EXERCISE REQUIREMENTS: Could you copy out every one of the records below word for word, leaving the pictures out of your answer?

** TASK INPUTS follows **

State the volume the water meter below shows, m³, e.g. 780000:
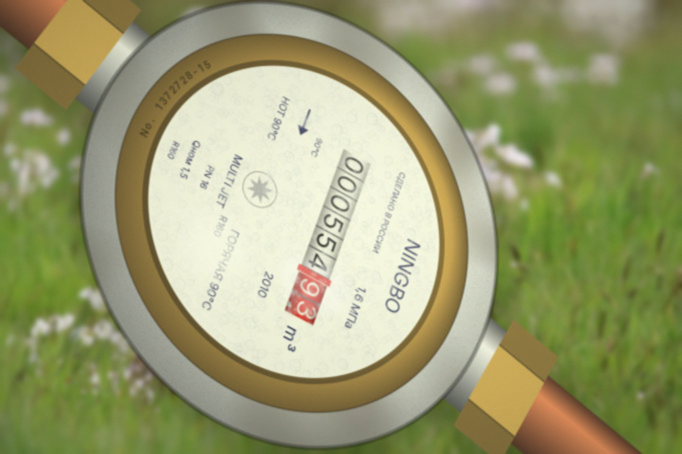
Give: 554.93
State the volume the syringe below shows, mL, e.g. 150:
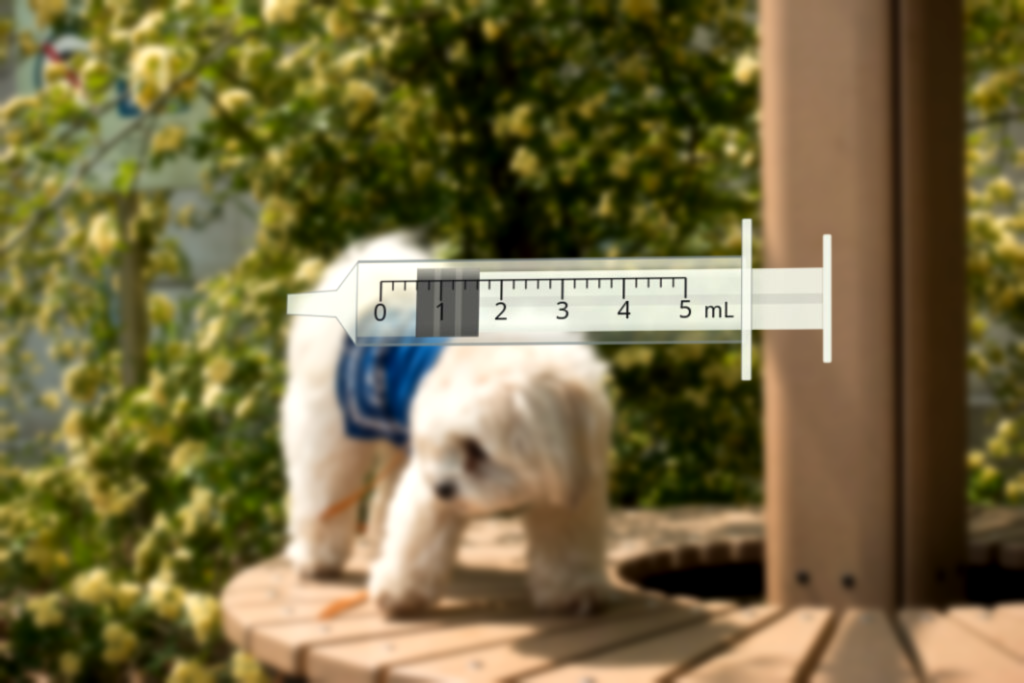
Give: 0.6
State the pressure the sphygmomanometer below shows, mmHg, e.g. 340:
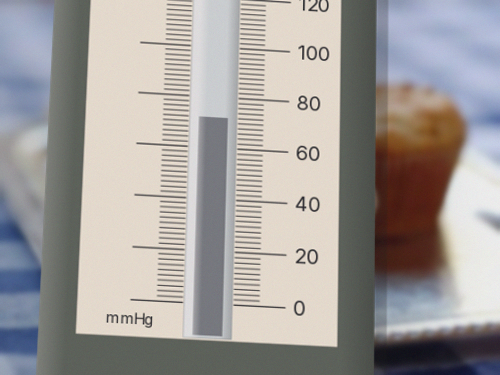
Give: 72
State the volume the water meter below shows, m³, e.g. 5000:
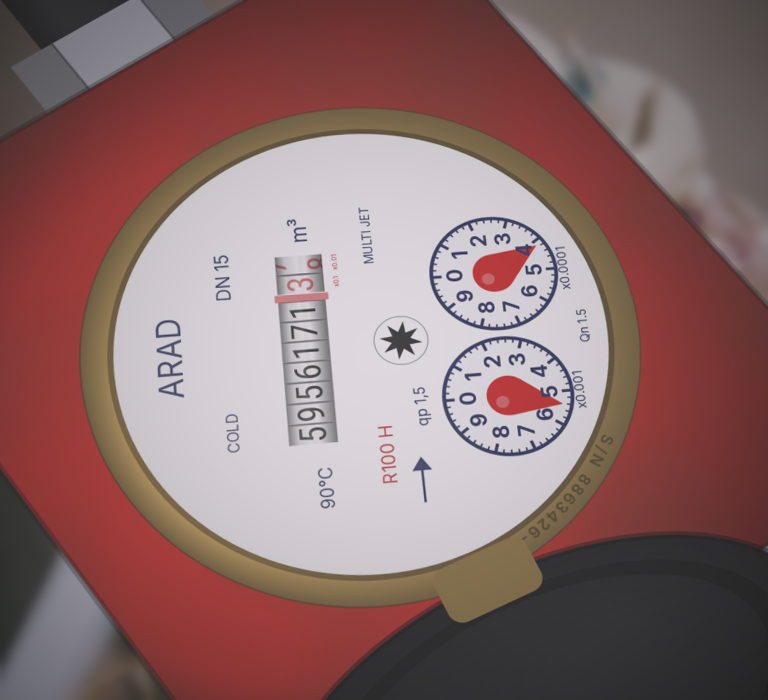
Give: 5956171.3754
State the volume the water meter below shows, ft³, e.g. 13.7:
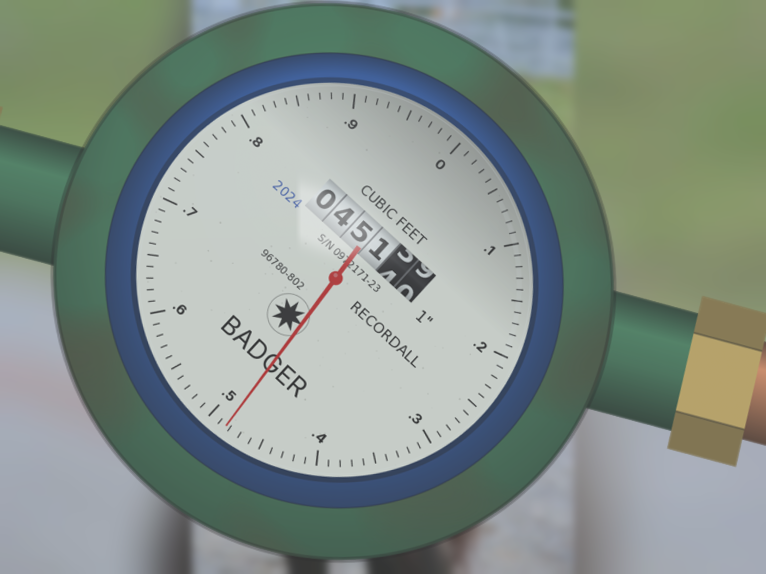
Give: 45139.48
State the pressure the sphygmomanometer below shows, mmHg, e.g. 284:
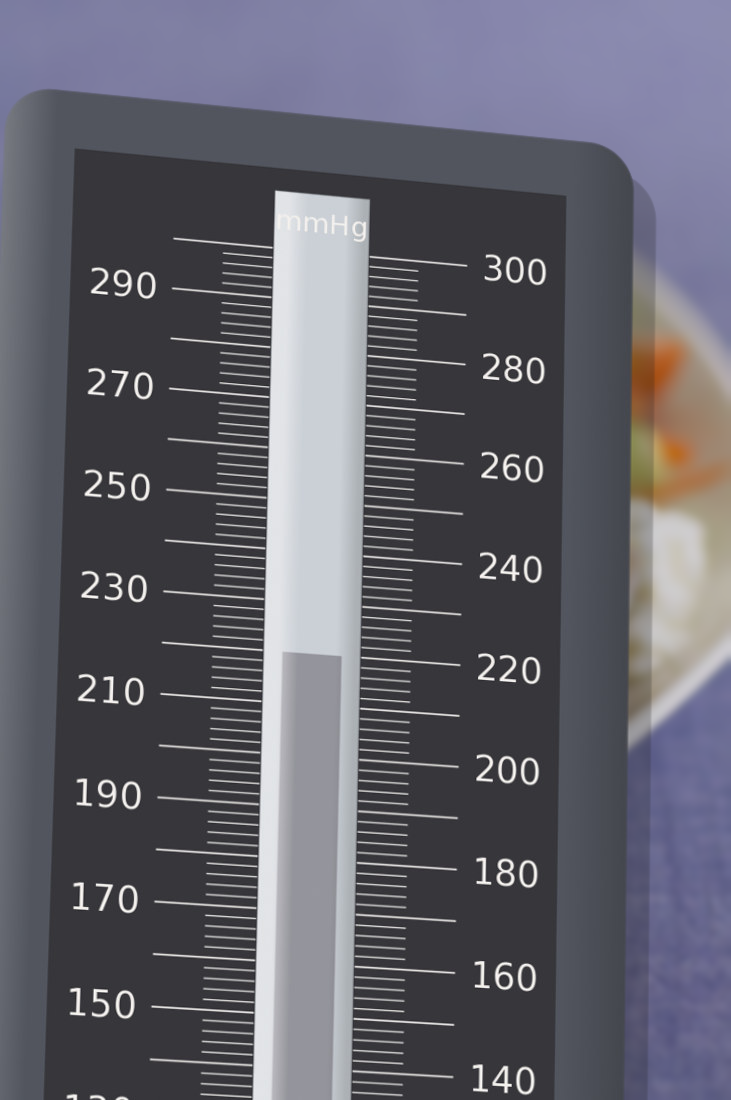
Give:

** End of TASK INPUTS **

RESULT:
State the volume the water meter below shows, m³, e.g. 780000:
Give: 554.93
State the volume the syringe below shows, mL, e.g. 150:
Give: 0.6
State the pressure the sphygmomanometer below shows, mmHg, e.g. 340:
Give: 72
State the volume the water meter below shows, m³, e.g. 5000:
Give: 5956171.3754
State the volume the water meter below shows, ft³, e.g. 13.7:
Give: 45139.48
State the pressure the sphygmomanometer below shows, mmHg, e.g. 284:
Give:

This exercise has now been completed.